#### YOUR GOAL
Would you transcribe the records below from the line with "0120-491-801" to the line with "um empolar do", ends included, exactly and with nothing more, leaving the pictures out?

#### MATERIAL FOR THIS EXERCISE
· · · ·

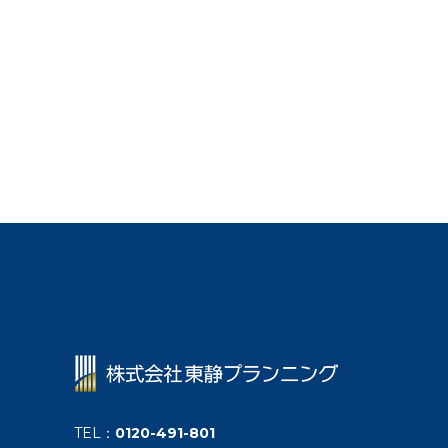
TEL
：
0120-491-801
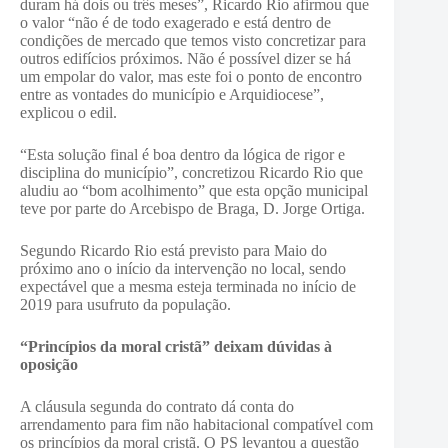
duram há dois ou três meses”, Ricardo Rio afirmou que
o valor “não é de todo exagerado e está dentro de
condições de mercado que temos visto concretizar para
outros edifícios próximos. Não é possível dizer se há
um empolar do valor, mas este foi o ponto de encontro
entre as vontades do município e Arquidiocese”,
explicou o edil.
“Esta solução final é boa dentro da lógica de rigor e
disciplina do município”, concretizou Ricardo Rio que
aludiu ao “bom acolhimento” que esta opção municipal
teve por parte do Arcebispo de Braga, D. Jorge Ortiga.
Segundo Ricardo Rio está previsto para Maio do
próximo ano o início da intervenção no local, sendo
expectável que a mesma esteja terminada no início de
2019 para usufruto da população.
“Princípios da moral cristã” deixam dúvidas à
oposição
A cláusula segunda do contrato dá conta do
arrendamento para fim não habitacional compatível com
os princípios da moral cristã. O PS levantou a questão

· · · ·

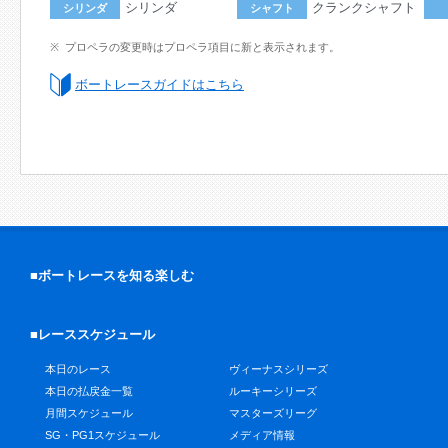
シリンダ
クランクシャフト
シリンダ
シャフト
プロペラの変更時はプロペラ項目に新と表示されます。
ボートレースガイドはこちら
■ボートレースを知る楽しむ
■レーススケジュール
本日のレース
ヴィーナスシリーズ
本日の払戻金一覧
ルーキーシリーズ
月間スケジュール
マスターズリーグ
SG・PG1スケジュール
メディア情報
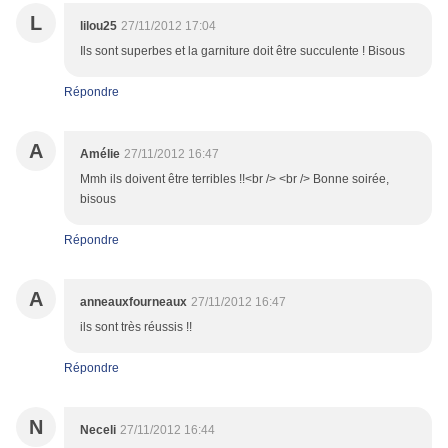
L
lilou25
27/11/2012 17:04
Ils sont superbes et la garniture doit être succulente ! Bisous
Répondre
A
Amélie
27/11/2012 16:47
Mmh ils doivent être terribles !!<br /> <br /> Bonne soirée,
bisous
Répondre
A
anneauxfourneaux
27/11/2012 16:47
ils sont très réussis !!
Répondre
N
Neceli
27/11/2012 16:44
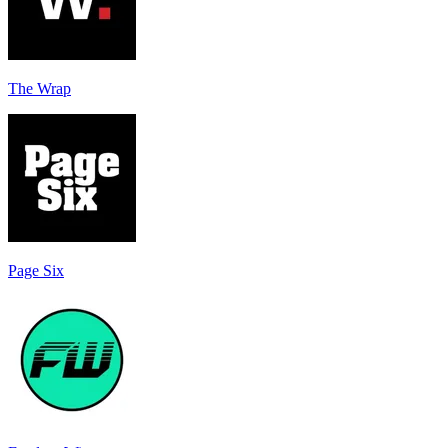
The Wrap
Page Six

· · · ·

#### FINISHED EXERCISE
0120-491-801
duram há dois ou três meses”, Ricardo Rio afirmou que
o valor “não é de todo exagerado e está dentro de
condições de mercado que temos visto concretizar para
outros edifícios próximos. Não é possível dizer se há
um empolar do valor, mas este foi o ponto de encontro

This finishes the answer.